#### Provided entries
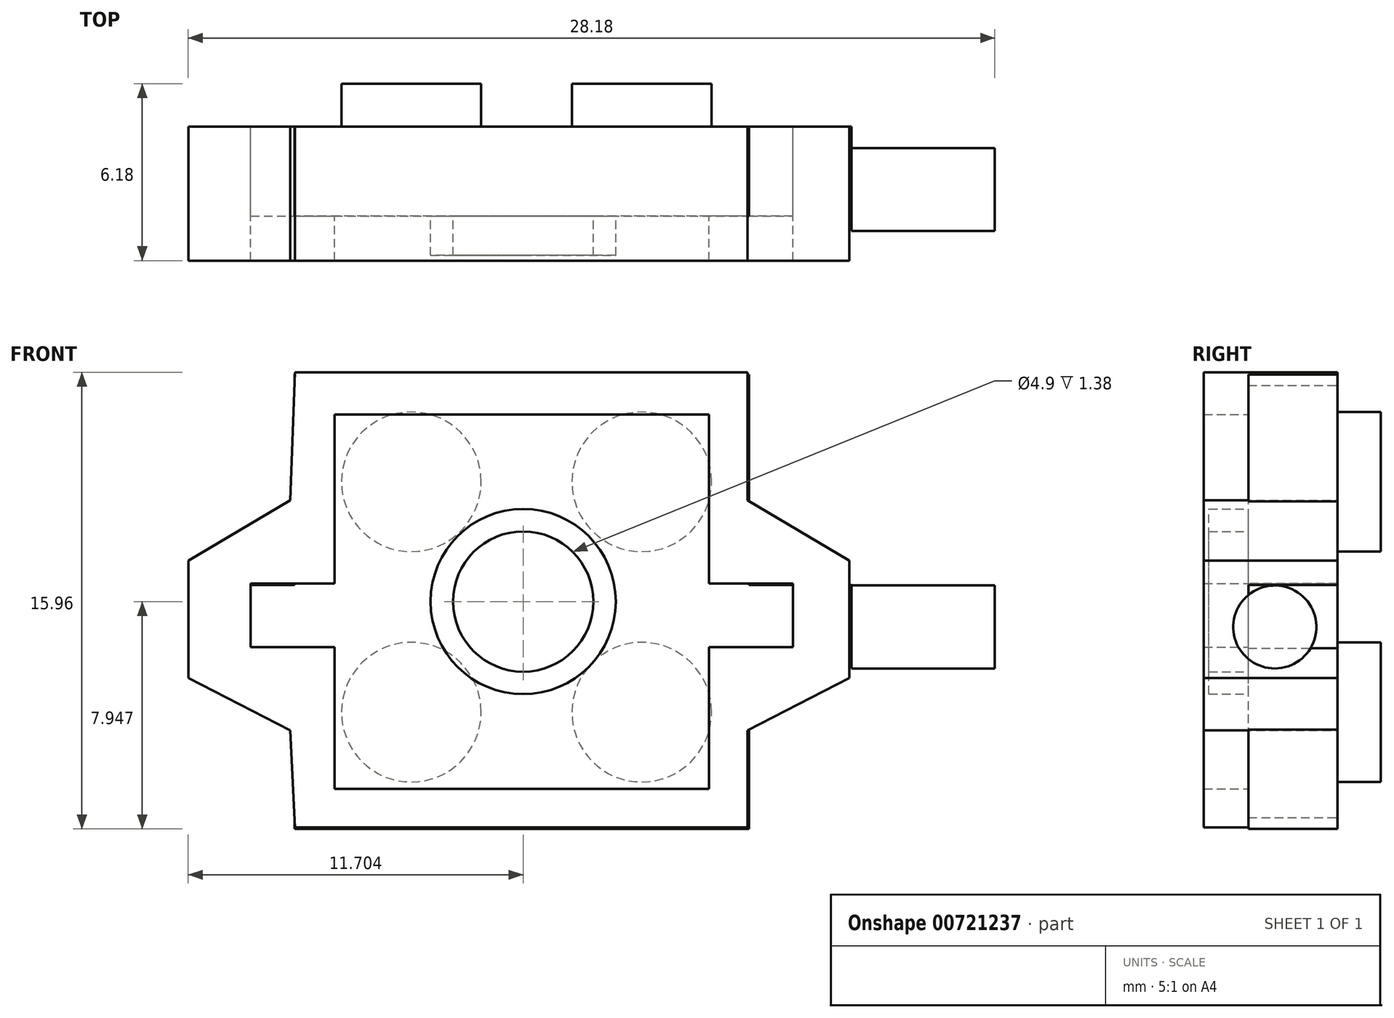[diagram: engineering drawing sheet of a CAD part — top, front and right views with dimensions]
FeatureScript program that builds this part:
annotation { "Feature Type Name" : "Feature", "Feature Type Description" : "" }
export const myFeature = defineFeature(function(context is Context, id is Id, definition is map)
    precondition{}
    {
        {
            var Q0;
            Q0=qCreatedBy(makeId("Front.planeOp"),FACE);
            var sketch = newSketch(context, id + "F0", { "sketchPlane" : qUnion([Q0])});
            skLineSegment(sketch, "E0.bottom", {"start": v(-0.9, 12.43) * mm, "end": v(14.99, 12.43) * mm});
            skLineSegment(sketch, "E0.top", {"start": v(-0.9, -3.45) * mm, "end": v(14.99, -3.45) * mm});
            skLineSegment(sketch, "E0.left", {"start": v(-0.9, 12.43) * mm, "end": v(-0.9, 5.63) * mm});
            skLineSegment(sketch, "E0.right", {"start": v(14.99, 12.43) * mm, "end": v(14.99, 5.55) * mm});
            skLineSegment(sketch, "E1.trimOffspring", {"start": v(14.99, 2.86) * mm, "end": v(14.99, -3.45) * mm});
            skPoint(sketch, "E2.end.orphan", {"position": v(13.33, 5.55) * mm});
            skLineSegment(sketch, "E3", {"start": v(12.79, 5.55) * mm, "end": v(13.33, 5.55) * mm});
            skLineSegment(sketch, "E4.trimOffspring", {"start": v(-0.9, 2.86) * mm, "end": v(-0.9, -3.45) * mm});
            skPoint(sketch, "E5.start.orphan", {"position": v(12.79, 3.35) * mm});
            skLineSegment(sketch, "E6.bottom", {"start": v(-3.76, 2.86) * mm, "end": v(-0.9, 2.86) * mm});
            skLineSegment(sketch, "E6.top", {"start": v(-3.76, 5.07) * mm, "end": v(-0.9, 5.07) * mm});
            skLineSegment(sketch, "E6.left", {"start": v(-3.76, 2.86) * mm, "end": v(-3.76, 5.07) * mm});
            skLineSegment(sketch, "E7.bottom", {"start": v(14.99, 2.86) * mm, "end": v(18.57, 2.86) * mm});
            skLineSegment(sketch, "E7.top", {"start": v(14.99, 5.07) * mm, "end": v(18.57, 5.07) * mm});
            skLineSegment(sketch, "E7.right", {"start": v(18.57, 2.86) * mm, "end": v(18.57, 5.07) * mm});
            skLineSegment(sketch, "E8", {"start": v(-0.9, 5.63) * mm, "end": v(-0.9, 5.07) * mm});
            skPoint(sketch, "E9.orphan", {"position": v(1.3, 5.07) * mm});
            skPoint(sketch, "E10.end.orphan", {"position": v(1.3, 2.86) * mm});
            skPoint(sketch, "E6.right.end.orphan", {"position": v(1.3, 3.35) * mm});
            skPoint(sketch, "E7.left.start.orphan", {"position": v(12.79, 2.86) * mm});
            skLineSegment(sketch, "E11", {"start": v(14.99, 5.55) * mm, "end": v(14.99, 5.07) * mm});
            skSolve(sketch);
        }
        {
            var Q0;
            Q0 = qSketchRegion(id + "F0", true);
            extrude(context, id + "F1", {"entities" : qUnion([Q0]), "depth" : 3.12 * mm, "offsetDistance" : 25 * mm});
        }
        {
            var Q0;
            Q0=qCreatedBy(makeId("Front.planeOp"),FACE);
            var sketch = newSketch(context, id + "F2", { "sketchPlane" : qUnion([Q0])});
            skCircle(sketch, "E12", {"center": v(11.24, 8.68) * mm, "radius": 2.44 * mm});
            skCircle(sketch, "E13", {"center": v(3.19, 8.68) * mm, "radius": 2.44 * mm});
            skCircle(sketch, "E14", {"center": v(3.19, 0.63) * mm, "radius": 2.44 * mm});
            skCircle(sketch, "E15", {"center": v(11.24, 0.63) * mm, "radius": 2.44 * mm});
            skSolve(sketch);
        }
        {
            var Q0;
            Q0 = qSketchRegion(id + "F2", true);
            extrude(context, id + "F3", {"entities" : qUnion([Q0]), "operationType" : NewBodyOperationType.ADD, "oppositeDirection" : true, "depth" : 1.5 * mm, "offsetDistance" : 25 * mm});
        }
        {
            var Q0;
            Q0=qCreatedBy(makeId("Front.planeOp"),FACE);
            var sketch = newSketch(context, id + "F4", { "sketchPlane" : qUnion([Q0])});
            skCircle(sketch, "E16", {"center": v(7.05, 4.5) * mm, "radius": 3.27 * mm});
            skCircle(sketch, "E17", {"center": v(7.05, 4.5) * mm, "radius": 2.41 * mm});
            skLineSegment(sketch, "E18.bottom", {"start": v(0.5, 11.03) * mm, "end": v(13.59, 11.03) * mm});
            skLineSegment(sketch, "E18.top", {"start": v(0.5, -2.05) * mm, "end": v(13.59, -2.05) * mm});
            skLineSegment(sketch, "E18.right", {"start": v(13.59, 11.03) * mm, "end": v(13.59, 5.13) * mm});
            skPoint(sketch, "E19.center.orphan", {"position": v(3.2, 8.9) * mm});
            skPoint(sketch, "E20.center.orphan", {"position": v(3.2, 0) * mm});
            skLineSegment(sketch, "E21", {"start": v(0.5, 11.03) * mm, "end": v(0.5, 5.13) * mm});
            skPoint(sketch, "E22.orphan", {"position": v(0, 11.03) * mm});
            skLineSegment(sketch, "E23.bottom", {"start": v(13.59, 5.13) * mm, "end": v(16.52, 5.13) * mm});
            skLineSegment(sketch, "E23.top", {"start": v(13.59, 2.9) * mm, "end": v(16.52, 2.9) * mm});
            skLineSegment(sketch, "E23.right", {"start": v(16.52, 5.13) * mm, "end": v(16.52, 2.9) * mm});
            skLineSegment(sketch, "E24.bottom", {"start": v(0.5, 5.13) * mm, "end": v(-2.42, 5.13) * mm});
            skLineSegment(sketch, "E24.top", {"start": v(0.5, 2.9) * mm, "end": v(-2.42, 2.9) * mm});
            skLineSegment(sketch, "E24.right", {"start": v(-2.42, 5.13) * mm, "end": v(-2.42, 2.9) * mm});
            skLineSegment(sketch, "E25.trimOffspring", {"start": v(0.5, 2.9) * mm, "end": v(0.5, -2.05) * mm});
            skLineSegment(sketch, "E26.trimOffspring", {"start": v(13.59, 2.9) * mm, "end": v(13.59, -2.05) * mm});
            skLineSegment(sketch, "E27", {"start": v(18.5, 5.93) * mm, "end": v(18.5, 1.83) * mm});
            skLineSegment(sketch, "E28.bottom", {"start": v(-0.88, 12.5) * mm, "end": v(14.93, 12.5) * mm});
            skLineSegment(sketch, "E28.top", {"start": v(-0.88, -3.39) * mm, "end": v(14.93, -3.39) * mm});
            skLineSegment(sketch, "E28.right", {"start": v(14.93, 12.5) * mm, "end": v(14.93, -3.39) * mm});
            skLineSegment(sketch, "E29", {"start": v(18.5, 1.83) * mm, "end": v(14.93, 0) * mm});
            skLineSegment(sketch, "E30", {"start": v(18.5, 5.93) * mm, "end": v(14.93, 8.03) * mm});
            skLineSegment(sketch, "E31.MirrorCS", {"start": v(-4.6, 5.93) * mm, "end": v(-1.05, 8.03) * mm});
            skLineSegment(sketch, "E32.MirrorCS", {"start": v(-4.6, 1.83) * mm, "end": v(-1.05, 0) * mm});
            skLineSegment(sketch, "E33.MirrorCS", {"start": v(-4.6, 5.93) * mm, "end": v(-4.6, 1.83) * mm});
            skLineSegment(sketch, "E34", {"start": v(-0.88, 12.5) * mm, "end": v(-1.05, 8.03) * mm});
            skLineSegment(sketch, "E35", {"start": v(-0.88, -3.39) * mm, "end": v(-1.05, 0) * mm});
            skSolve(sketch);
        }
        {
            var Q0;
            Q0 = qSketchRegion(id + "F4", true);
            extrude(context, id + "F5", {"entities" : qUnion([Q0]), "operationType" : NewBodyOperationType.ADD, "depth" : 4.68 * mm, "offsetDistance" : 25 * mm});
        }
        {
            var Q0;
            Q0=qCreatedBy(makeId("Front.planeOp"),FACE);
            var sketch = newSketch(context, id + "F6", { "sketchPlane" : qUnion([Q0])});
            skCircle(sketch, "E36", {"center": v(7.1, 4.5) * mm, "radius": 3.23 * mm});
            skCircle(sketch, "E37", {"center": v(7.1, 4.5) * mm, "radius": 2.45 * mm});
            skSolve(sketch);
        }
        {
            var Q0;
            Q0 = qSketchRegion(id + "F6", true);
            extrude(context, id + "F7", {"entities" : qUnion([Q0]), "operationType" : NewBodyOperationType.ADD, "depth" : 4.5 * mm, "offsetDistance" : 25 * mm});
        }
        {
            var Q0;
            Q0=makeQuery(id+"F1.opExtrude","SWEPT_FACE",FACE,{"disambiguationData":[OSD([sQuery(id+"F0.wireOp",EDGE,"E7.right")])]});
            var sketch = newSketch(context, id + "F8", { "sketchPlane" : qUnion([Q0])});
            skLineSegment(sketch, "E38", {"start": v(-4.37, 5.5) * mm, "end": v(0, 1.7) * mm, "construction": true});
            skLineSegment(sketch, "E39", {"start": v(0, 5.55) * mm, "end": v(-4.25, 1.8) * mm});
            skCircle(sketch, "E40", {"center": v(-2.2, 3.6) * mm, "radius": 1.45 * mm});
            skSolve(sketch);
        }
        {
            var Q0;
            Q0 = qSketchRegion(id + "F8", true);
            extrude(context, id + "F9", {"entities" : qUnion([Q0]), "operationType" : NewBodyOperationType.ADD, "depth" : 5 * mm, "offsetDistance" : 25 * mm});
        }
        {
            var Q0;
            Q0=makeQuery(id+"F5.opExtrude","SWEPT_FACE",FACE,{"disambiguationData":[OSD([sQuery(id+"F4.wireOp",EDGE,"E33.MirrorCS")])]});
            var sketch = newSketch(context, id + "F10", { "sketchPlane" : qUnion([Q0])});
            skLineSegment(sketch, "E41", {"start": v(0, 5.93) * mm, "end": v(4.68, 1.83) * mm, "construction": true});
            skLineSegment(sketch, "E42", {"start": v(4.68, 5.93) * mm, "end": v(0, 1.83) * mm, "construction": true});
            skCircle(sketch, "E43", {"center": v(2.34, 3.88) * mm, "radius": 1.45 * mm});
            skSolve(sketch);
        }
        {
            var Q0;
            Q0 = qConstructionFilter(qBodyType(qCreatedBy(id + "F10" ,EDGE), BodyType.WIRE), ConstructionObject.NO);
            extrude(context, id + "F11", {"bodyType" : ToolBodyType.SURFACE, "surfaceEntities" : qUnion([Q0]), "depth" : 5 * mm, "offsetDistance" : 25 * mm});
        }
    });
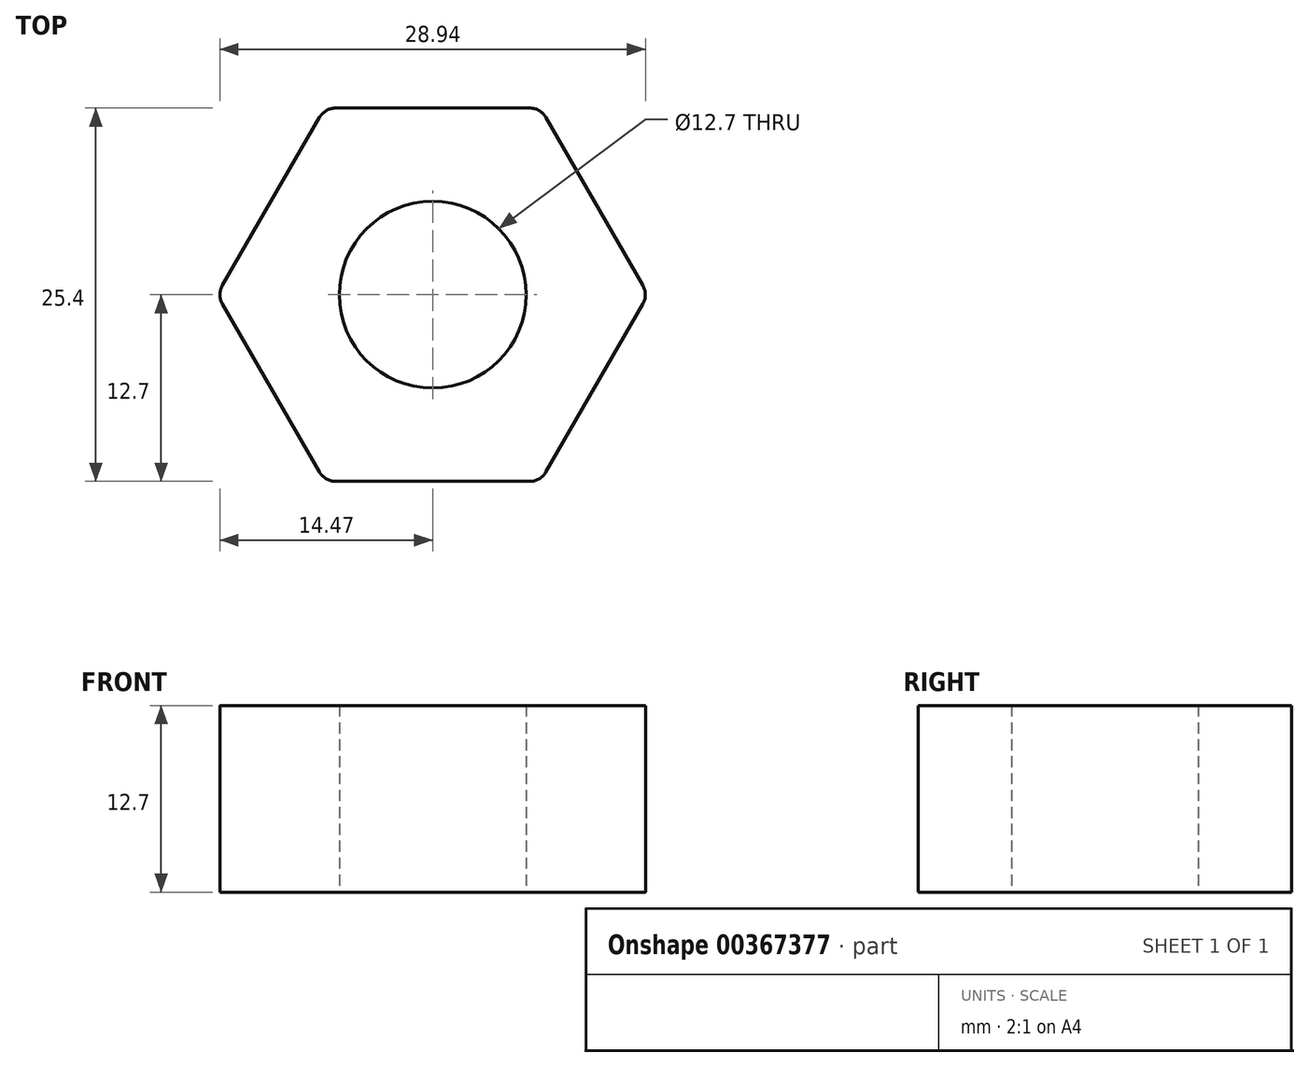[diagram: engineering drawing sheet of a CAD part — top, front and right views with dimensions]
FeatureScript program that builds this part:
annotation { "Feature Type Name" : "Feature", "Feature Type Description" : "" }
export const myFeature = defineFeature(function(context is Context, id is Id, definition is map)
    precondition{}
    {
        {
            var Q0;
            Q0=qCreatedBy(makeId("Top.planeOp"),FACE);
            var sketch = newSketch(context, id + "F0", { "sketchPlane" : qUnion([Q0])});
            skLineSegment(sketch, "E0", {"start": v(-7.33, 12.7) * mm, "end": v(7.33, 12.7) * mm});
            skLineSegment(sketch, "E1", {"start": v(7.33, 12.7) * mm, "end": v(14.66, 0) * mm});
            skLineSegment(sketch, "E2", {"start": v(14.66, 0) * mm, "end": v(7.33, -12.7) * mm});
            skLineSegment(sketch, "E3", {"start": v(7.33, -12.7) * mm, "end": v(-7.33, -12.7) * mm});
            skLineSegment(sketch, "E4", {"start": v(-7.33, -12.7) * mm, "end": v(-14.66, 0) * mm});
            skLineSegment(sketch, "E5", {"start": v(-14.66, 0) * mm, "end": v(-7.33, 12.7) * mm});
            skCircle(sketch, "E6", {"center": v(0, 0) * mm, "radius": 12.7 * mm, "construction": true});
            skCircle(sketch, "E7", {"center": v(0, 0) * mm, "radius": 6.35 * mm});
            skSolve(sketch);
        }
        {
            var Q0;
            Q0 = qSketchRegion(id + "F0", true);
            extrude(context, id + "F1", {"entities" : qUnion([Q0]), "depth" : 12.7 * mm});
        }
        {
            var Q0;
            Q0=makeQuery(id+"F1.opExtrude","SWEPT_EDGE",EDGE,{"disambiguationData":[OSD([sQuery(id+"F0.wireOp",EDGE,"E4"),sQuery(id+"F0.wireOp",EDGE,"E5")])]});
            var Q1;
            Q1=makeQuery(id+"F1.opExtrude","SWEPT_EDGE",EDGE,{"disambiguationData":[OSD([sQuery(id+"F0.wireOp",EDGE,"E0"),sQuery(id+"F0.wireOp",EDGE,"E5")])]});
            var Q2;
            Q2=makeQuery(id+"F1.opExtrude","SWEPT_EDGE",EDGE,{"disambiguationData":[OSD([sQuery(id+"F0.wireOp",EDGE,"E0"),sQuery(id+"F0.wireOp",EDGE,"E1")])]});
            var Q3;
            Q3=makeQuery(id+"F1.opExtrude","SWEPT_EDGE",EDGE,{"disambiguationData":[OSD([sQuery(id+"F0.wireOp",EDGE,"E1"),sQuery(id+"F0.wireOp",EDGE,"E2")])]});
            var Q4;
            Q4=makeQuery(id+"F1.opExtrude","SWEPT_EDGE",EDGE,{"disambiguationData":[OSD([sQuery(id+"F0.wireOp",EDGE,"E2"),sQuery(id+"F0.wireOp",EDGE,"E3")])]});
            var Q5;
            Q5=makeQuery(id+"F1.opExtrude","SWEPT_EDGE",EDGE,{"disambiguationData":[OSD([sQuery(id+"F0.wireOp",EDGE,"E3"),sQuery(id+"F0.wireOp",EDGE,"E4")])]});
            fillet(context, id + "F2", {"entities" : qUnion([Q0, Q1, Q2, Q3, Q4, Q5]), "radius" : 1.27 * mm, "tangentPropagation" : true, "allowEdgeOverflow" : false});
        }
    });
########
Task description: Reproduce the items word for word, starting at the very beginning and ending at the line that contains "v(12.79, 5.55) *", with that line included. Leave out the pictures.

Problem solution:
[diagram: engineering drawing sheet of a CAD part — top, front and right views with dimensions]
FeatureScript program that builds this part:
annotation { "Feature Type Name" : "Feature", "Feature Type Description" : "" }
export const myFeature = defineFeature(function(context is Context, id is Id, definition is map)
    precondition{}
    {
        {
            var Q0;
            Q0=qCreatedBy(makeId("Front.planeOp"),FACE);
            var sketch = newSketch(context, id + "F0", { "sketchPlane" : qUnion([Q0])});
            skLineSegment(sketch, "E0.bottom", {"start": v(-0.9, 12.43) * mm, "end": v(14.99, 12.43) * mm});
            skLineSegment(sketch, "E0.top", {"start": v(-0.9, -3.45) * mm, "end": v(14.99, -3.45) * mm});
            skLineSegment(sketch, "E0.left", {"start": v(-0.9, 12.43) * mm, "end": v(-0.9, 5.63) * mm});
            skLineSegment(sketch, "E0.right", {"start": v(14.99, 12.43) * mm, "end": v(14.99, 5.55) * mm});
            skLineSegment(sketch, "E1.trimOffspring", {"start": v(14.99, 2.86) * mm, "end": v(14.99, -3.45) * mm});
            skPoint(sketch, "E2.end.orphan", {"position": v(13.33, 5.55) * mm});
            skLineSegment(sketch, "E3", {"start": v(12.79, 5.55) * mm, "end": v(13.33, 5.55) * mm});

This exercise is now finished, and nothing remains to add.